### [WORK REQUEST]
Could you repeat the text of every item below word for word, leaving the pictures out of your reply?

PROVIDED MATERIAL START

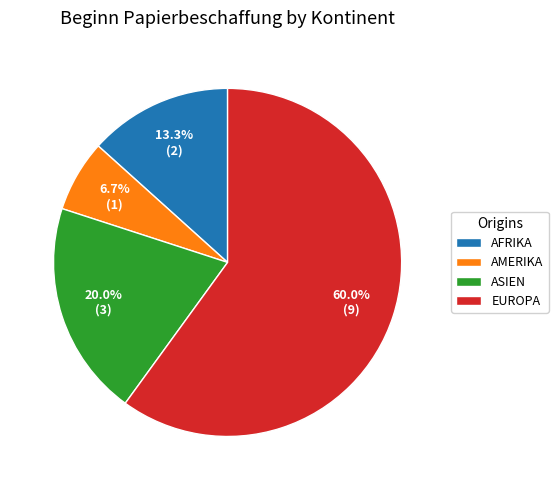

What is the ratio of the value at ASIEN to the value at AFRIKA?

1.5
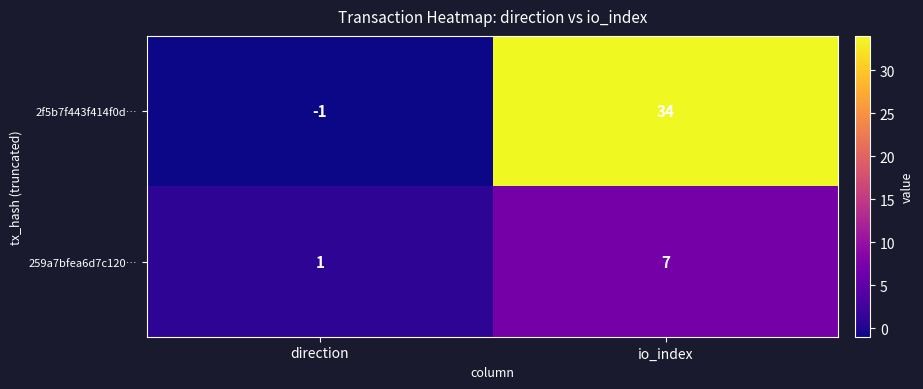

What is the total value across all series at io_index?

41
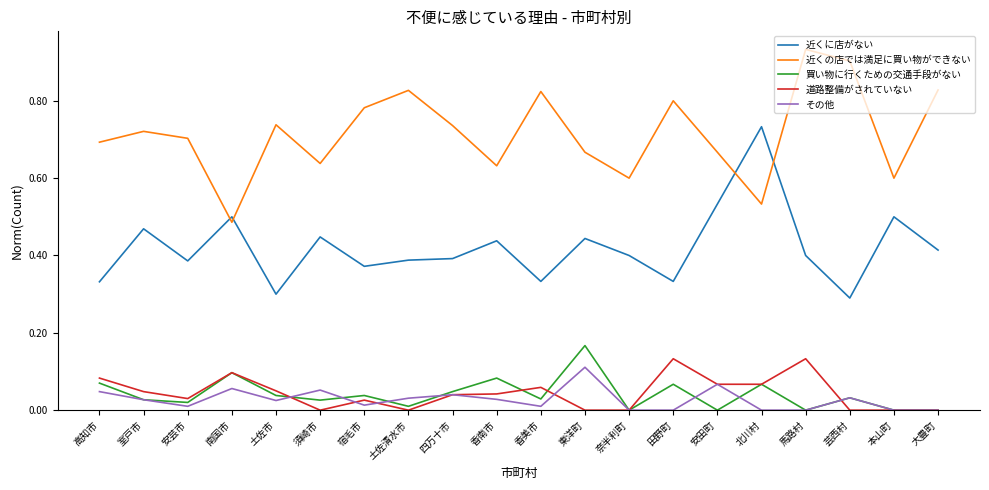

True or false: 近くの店では満足に買い物ができない has more than 2 interior local peaks.

True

PROVIDED MATERIAL END

### [ANSWER]
What is the ratio of the value at ASIEN to the value at AFRIKA?

1.5

What is the total value across all series at io_index?

41

True or false: 近くの店では満足に買い物ができない has more than 2 interior local peaks.

True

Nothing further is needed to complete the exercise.